-------- Excerpted text --------

Opinion
No. CR-20-243
03-04-2021
Albert DIRICKSON, Appellant v. STATE of Arkansas, Appellee
Albert Dirickson, pro se appellant. Leslie Rutledge, Att'y Gen., by: Adam Jackson, Ass't Att'y Gen., for appellee.
Albert Dirickson, pro se appellant.
Leslie Rutledge, Att'y Gen., by: Adam Jackson, Ass't Att'y Gen., for appellee.
KAREN R. BAKER, Associate Justice
Appellant Albert Dirickson appeals from the circuit court's denial of his pro se petition to correct an illegal sentence pursuant to Arkansas Code Annotated section 16-90-111 (Repl. 2016). The circuit court denied the petition, finding that it was untimely pursuant to Rule 37.1 of the Arkansas Rules of Criminal Procedure. We affirm.
I. Background
In 1996, Dirickson was convicted of three counts of attempted capital murder, one count attempted rape, and one count of residential burglary. The convictions arose when Dirickson entered the home of Lyndell and Nedra Martin—naked, intoxicated, and armed with a hunting knife—and stabbed Mrs. Martin and her two sons. Dirickson v. State , 329 Ark. 572, 953 S.W.2d 55 (1997). The direct-appeal record includes the judgment of conviction, which reflects that Dirickson was sentenced to 360 months for each count of attempted capital murder, 360 months for one count of attempted rape, and 240 months for one count of residential burglary. The sentences were imposed consecutively for an aggregate sentence of 1680 months’ imprisonment or 140 years’ imprisonment. We affirmed. Id. Dirickson subsequently filed a Rule 37.1 petition arguing that counsel was ineffective for failing to file proper motions in a timely manner and that he was denied financial help in hiring a neuropsychologist. The circuit court denied Dirickson's petition, and we affirmed. Dirickson v. State , CR 99-795, 2001 WL 528247 (Ark. May 17, 2001) (unpublished per curiam).

--------

__Work instructions__.
• 1. Rewrite the passage of the Dirickson opinion that begins with "KAREN R. BAKER, Associate" and ends with "Procedure. We affirm.", swapping "circuit court" for "trial court".
• 2. Carry on the Dirickson opinion, starting right after its final sentence.

-------- Recorded data --------

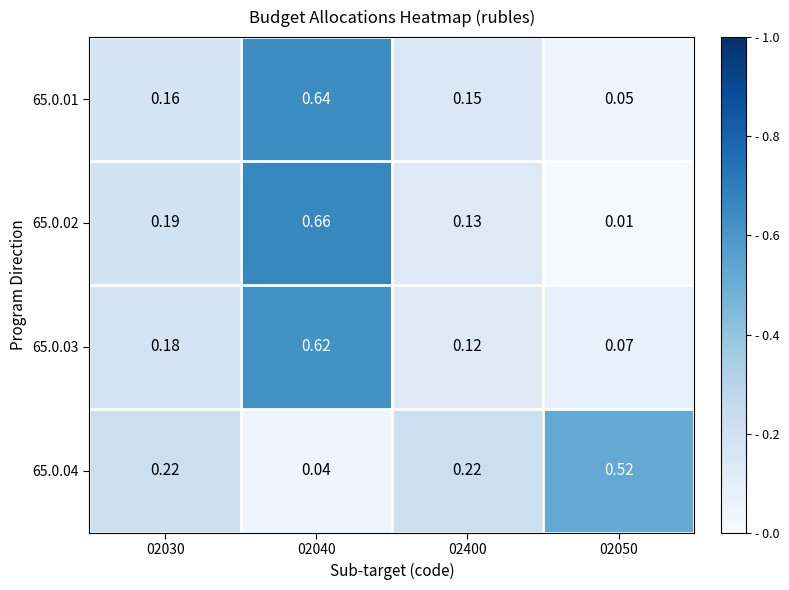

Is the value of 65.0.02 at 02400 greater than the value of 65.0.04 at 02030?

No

--------

__Written answers__.
• 1.
KAREN R. BAKER, Associate Justice
Appellant Albert Dirickson appeals from the trial court's denial of his pro se petition to correct an illegal sentence pursuant to Arkansas Code Annotated section 16-90-111 (Repl. 2016). The trial court denied the petition, finding that it was untimely pursuant to Rule 37.1 of the Arkansas Rules of Criminal Procedure. We affirm.

• 2.
This court may take judicial notice in postconviction proceedings of the record on direct appeal without the need to supplement the record. Williamson v. State , 2020 Ark. 319, 608 S.W.3d 149. When the judgment was entered, attempted capital murder and attempted rape carried a maximum sentence of thirty years’ imprisonment. See Ark. Code Ann. § 5-3-203(A)(1) (Repl. 1993) (stating in pertinent part that criminal attempt to commit capital murder and all Y felonies are classified as A felonies); see also Ark. Code Ann. § 5-4-401(a)(2) (Repl. 1993) (stating in pertinent part that for a Class A felony the sentence shall be no more than thirty years). Finally, the crime of residential burglary was classified as a Class B felony, which carries a maximum sentence of twenty years’ imprisonment. See Ark. Code Ann. § 5-39-201(B) (Repl. 1993) and § 5-4-401(a)(3).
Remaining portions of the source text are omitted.